They got crushed by Florida, in an embarrassment seen on national television. But it was in early September, the second game of the season, in Gainesville. Stephen Johnson had to step in cold for the injured Drew Barker. Bennie Snell was standing somewhere in the sideline crowd with his helmet off. Jordan Jones was playing his first meaningful minutes. The offensive line was still trying to sort out its assignments.

And it wasn’t a great SEC East season. Other than Florida (6-2 in the conference), nobody else had a better-than-.500 season. Georgia and Tennessee were 4-4, same as UK. South Carolina and Vanderbilt were 3-5, Missouri 2-6. So from this ooze of mediocrity, why isn’t Kentucky regarded as a better contender in the division?

As always, between Labor Day and Big Blue Madness, Kentucky swims against the tide of history. The Cats have that 30-game losing streak against Florida. Before they beat Tennessee in 2011, they’d lost 26 straight to the Volunteers. They’ve since lost five straight. They’ve beaten South Carolina three straight times, but before that they won only one of the previous 14.

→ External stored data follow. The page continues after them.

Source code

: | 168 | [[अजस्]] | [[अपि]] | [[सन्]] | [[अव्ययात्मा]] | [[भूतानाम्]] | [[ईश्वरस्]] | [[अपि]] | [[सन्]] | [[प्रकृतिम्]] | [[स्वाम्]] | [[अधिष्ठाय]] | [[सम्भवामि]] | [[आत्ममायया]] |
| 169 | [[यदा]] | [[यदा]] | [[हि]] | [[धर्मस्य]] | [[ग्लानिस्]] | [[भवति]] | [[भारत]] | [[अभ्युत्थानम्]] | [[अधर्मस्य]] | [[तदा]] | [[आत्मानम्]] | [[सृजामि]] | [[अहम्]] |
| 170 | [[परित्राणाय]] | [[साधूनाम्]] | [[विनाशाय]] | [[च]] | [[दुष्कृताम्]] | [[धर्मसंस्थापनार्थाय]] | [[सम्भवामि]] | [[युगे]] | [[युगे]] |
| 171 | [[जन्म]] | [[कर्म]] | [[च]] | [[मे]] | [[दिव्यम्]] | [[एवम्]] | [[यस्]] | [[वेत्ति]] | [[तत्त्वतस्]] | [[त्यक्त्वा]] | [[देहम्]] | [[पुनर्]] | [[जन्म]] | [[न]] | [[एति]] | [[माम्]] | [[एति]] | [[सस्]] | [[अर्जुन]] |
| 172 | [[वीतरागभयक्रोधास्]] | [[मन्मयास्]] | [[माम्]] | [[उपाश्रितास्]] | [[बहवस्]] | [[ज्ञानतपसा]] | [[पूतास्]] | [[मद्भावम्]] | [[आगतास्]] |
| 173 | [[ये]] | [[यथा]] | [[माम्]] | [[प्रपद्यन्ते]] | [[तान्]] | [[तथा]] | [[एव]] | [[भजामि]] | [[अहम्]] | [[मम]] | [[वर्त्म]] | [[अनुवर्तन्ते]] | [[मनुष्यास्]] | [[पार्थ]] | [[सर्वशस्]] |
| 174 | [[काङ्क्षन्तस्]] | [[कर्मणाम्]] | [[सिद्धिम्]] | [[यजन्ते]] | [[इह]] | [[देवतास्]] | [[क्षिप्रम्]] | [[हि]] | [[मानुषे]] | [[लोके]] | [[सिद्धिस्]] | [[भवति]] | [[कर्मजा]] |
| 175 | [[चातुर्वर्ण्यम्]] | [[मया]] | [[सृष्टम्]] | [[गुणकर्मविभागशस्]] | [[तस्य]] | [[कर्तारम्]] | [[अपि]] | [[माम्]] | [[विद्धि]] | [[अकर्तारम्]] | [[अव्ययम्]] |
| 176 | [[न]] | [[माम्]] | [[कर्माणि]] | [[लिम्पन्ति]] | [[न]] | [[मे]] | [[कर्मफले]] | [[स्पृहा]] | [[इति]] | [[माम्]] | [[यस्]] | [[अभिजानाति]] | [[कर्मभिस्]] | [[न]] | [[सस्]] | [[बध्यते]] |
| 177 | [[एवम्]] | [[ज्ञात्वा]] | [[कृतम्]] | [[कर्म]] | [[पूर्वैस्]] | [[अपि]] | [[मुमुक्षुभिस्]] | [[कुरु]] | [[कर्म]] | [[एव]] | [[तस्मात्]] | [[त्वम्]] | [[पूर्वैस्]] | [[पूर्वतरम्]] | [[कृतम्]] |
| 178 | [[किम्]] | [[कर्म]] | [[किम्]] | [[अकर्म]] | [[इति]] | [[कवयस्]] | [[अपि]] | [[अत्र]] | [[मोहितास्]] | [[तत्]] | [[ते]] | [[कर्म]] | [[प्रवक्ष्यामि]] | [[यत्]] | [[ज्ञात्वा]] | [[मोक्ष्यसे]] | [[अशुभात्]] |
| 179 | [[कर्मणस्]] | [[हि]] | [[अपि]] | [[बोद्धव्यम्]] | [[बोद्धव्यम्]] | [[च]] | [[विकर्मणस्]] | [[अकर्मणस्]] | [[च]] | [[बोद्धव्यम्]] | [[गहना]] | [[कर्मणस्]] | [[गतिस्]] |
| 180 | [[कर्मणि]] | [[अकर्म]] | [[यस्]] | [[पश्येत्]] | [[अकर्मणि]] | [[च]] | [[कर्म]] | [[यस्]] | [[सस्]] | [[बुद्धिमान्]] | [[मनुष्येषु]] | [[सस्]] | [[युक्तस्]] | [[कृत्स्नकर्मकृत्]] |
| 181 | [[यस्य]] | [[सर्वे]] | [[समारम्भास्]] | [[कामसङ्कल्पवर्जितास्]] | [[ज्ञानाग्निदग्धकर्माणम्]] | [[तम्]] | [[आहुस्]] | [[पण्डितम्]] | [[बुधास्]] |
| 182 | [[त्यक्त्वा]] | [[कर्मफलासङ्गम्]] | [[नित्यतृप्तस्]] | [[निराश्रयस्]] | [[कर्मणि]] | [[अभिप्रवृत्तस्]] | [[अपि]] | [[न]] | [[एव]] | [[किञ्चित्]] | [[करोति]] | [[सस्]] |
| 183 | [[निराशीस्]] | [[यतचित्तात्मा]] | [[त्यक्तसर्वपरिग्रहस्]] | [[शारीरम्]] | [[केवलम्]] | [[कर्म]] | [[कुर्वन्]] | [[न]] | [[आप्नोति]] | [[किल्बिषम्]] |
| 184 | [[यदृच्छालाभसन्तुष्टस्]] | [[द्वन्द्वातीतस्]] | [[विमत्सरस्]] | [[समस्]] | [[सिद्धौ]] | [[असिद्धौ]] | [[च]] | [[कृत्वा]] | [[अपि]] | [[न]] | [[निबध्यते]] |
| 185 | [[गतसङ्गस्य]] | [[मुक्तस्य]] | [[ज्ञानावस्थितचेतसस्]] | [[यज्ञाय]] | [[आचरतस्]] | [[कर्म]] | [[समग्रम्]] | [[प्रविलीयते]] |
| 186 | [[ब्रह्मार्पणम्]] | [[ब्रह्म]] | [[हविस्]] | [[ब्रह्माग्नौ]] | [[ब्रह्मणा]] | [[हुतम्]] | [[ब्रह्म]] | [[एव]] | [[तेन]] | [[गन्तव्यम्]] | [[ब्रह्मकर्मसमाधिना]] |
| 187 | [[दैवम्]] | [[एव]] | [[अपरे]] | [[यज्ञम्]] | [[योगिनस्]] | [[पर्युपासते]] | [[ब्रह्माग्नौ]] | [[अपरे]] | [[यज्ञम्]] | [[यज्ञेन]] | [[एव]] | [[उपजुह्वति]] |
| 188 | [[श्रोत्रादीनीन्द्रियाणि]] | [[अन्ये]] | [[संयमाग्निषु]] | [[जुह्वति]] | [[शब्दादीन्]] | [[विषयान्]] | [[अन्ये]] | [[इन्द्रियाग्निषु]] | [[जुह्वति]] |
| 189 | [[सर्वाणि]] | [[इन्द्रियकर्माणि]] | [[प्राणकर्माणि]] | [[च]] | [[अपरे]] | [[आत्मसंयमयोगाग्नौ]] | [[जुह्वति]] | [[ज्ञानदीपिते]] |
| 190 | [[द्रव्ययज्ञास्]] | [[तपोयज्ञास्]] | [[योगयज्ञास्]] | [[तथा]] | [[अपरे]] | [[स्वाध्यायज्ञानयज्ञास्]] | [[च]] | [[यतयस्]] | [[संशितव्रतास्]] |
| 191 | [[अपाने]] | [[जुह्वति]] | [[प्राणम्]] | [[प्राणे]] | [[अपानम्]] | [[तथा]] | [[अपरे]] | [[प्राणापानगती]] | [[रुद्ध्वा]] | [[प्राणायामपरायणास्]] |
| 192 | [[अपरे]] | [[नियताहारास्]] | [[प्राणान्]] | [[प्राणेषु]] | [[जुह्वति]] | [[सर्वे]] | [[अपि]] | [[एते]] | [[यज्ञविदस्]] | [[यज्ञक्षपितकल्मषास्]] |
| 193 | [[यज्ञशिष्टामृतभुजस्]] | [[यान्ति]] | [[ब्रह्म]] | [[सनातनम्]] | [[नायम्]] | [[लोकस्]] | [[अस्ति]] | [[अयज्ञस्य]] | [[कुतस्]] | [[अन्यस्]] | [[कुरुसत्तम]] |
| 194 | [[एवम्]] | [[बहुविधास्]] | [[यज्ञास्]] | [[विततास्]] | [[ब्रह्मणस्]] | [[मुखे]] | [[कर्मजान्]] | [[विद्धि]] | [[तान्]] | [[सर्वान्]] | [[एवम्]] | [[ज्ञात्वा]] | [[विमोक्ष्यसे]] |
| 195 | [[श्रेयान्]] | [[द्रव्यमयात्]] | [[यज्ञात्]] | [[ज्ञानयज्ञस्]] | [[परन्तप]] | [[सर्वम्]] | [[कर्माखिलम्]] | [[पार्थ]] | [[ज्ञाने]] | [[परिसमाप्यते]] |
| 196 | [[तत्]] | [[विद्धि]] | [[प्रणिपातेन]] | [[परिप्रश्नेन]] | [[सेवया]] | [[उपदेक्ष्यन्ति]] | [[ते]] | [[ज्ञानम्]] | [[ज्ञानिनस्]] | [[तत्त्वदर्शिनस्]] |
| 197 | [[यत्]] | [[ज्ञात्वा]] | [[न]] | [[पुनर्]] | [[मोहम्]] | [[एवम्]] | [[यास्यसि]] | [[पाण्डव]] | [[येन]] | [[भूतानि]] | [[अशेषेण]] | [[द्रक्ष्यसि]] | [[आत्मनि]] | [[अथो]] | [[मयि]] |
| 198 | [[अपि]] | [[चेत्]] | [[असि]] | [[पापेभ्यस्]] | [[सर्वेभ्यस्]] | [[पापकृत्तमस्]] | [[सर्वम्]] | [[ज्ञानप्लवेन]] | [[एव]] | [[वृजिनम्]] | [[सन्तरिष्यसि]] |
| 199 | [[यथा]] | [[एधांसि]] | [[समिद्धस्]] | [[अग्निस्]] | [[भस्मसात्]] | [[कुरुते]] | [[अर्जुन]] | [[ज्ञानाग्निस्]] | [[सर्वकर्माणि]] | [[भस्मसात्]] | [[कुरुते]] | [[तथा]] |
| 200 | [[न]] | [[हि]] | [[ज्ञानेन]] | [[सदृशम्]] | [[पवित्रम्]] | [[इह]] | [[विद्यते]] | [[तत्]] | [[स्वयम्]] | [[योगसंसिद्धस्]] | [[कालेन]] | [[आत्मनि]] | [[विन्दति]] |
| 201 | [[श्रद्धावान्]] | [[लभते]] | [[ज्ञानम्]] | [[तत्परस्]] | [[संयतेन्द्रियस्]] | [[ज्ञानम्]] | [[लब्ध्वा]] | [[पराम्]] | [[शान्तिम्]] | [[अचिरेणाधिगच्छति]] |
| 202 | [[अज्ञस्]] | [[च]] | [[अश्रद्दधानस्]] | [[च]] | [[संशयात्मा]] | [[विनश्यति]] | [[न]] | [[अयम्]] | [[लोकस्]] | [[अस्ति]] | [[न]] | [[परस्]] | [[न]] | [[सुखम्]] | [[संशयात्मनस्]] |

More than that, Kentucky hasn’t been able to sustain a consistent winning record on the gridiron since Bear Bryant. And, as nice as it is to have Bryant as part of your athletic history, that’s closing in on 70 years ago. Babe Parilli’s recent passing revived memories of how glorious those Bryant years were, and how long ago they were.

There have been brief moments, of course. Fran Curci. Jerry Claiborne. Hal Mumme, they each had a season or two. Just a decade ago, Rich Brooks led the program to four straight winning seasons and bowl appearances between 2006-2009. But high moments for Kentucky football are ordinary moments in the SEC. Brooks’ record in those four years was a middling 30-22.

So why should SEC observers believe the last seven games of Kentucky’s 2016 regular season represent a renaissance?

Here in the Commonwealth, we see promise and improvement. There’s talk of how much more depth the Wildcats have than at any time in the Mark Stoops Era. How much more athleticism. How much more size.

But I get it. To the outside observer, a Snell here and a Jones there, a Denzil Ware here and a Mike Edwards there, don’t instill visions of a BCS candidate.

There are still too many Dorian Bakers, Chris Westrys, Matt Elams, Drew Barkers – physically imposing specimens with all the potential in the world, but too much of it unrealized. Multi-star recruits are great publicity for the program, but they don’t translate into anything until they produce multi-star performances on the college level.

The four I mentioned above, and dozens more who will strap on the pads and helmets soon, still have time to live up to their clippings and create an SEC contender out of all the mixed parts. And nobody’s saying they can’t.

It’s just that until they do, it’s forgivable for outside observers to have their doubts.

As to Coach Marrow’s very logical complaint – “who’s to say all those other teams will improve, but Kentucky won’t?” – the answer is history. Look at the record.

Stoops said it himself. The fourth year is critical in a five-year building program. People are beginning to lose patience. His fourth year, last year, started out like a hot mess. And then, magically, it turned around. Everything Big Blue Nation was hoping for – winning record, bowl invitation, win over Louisville – it all happened.

And so, now, comes the fifth year in the program. If it builds on the last one, as many here believe, it will truly be a football renaissance in Lexington. And others will become believers too.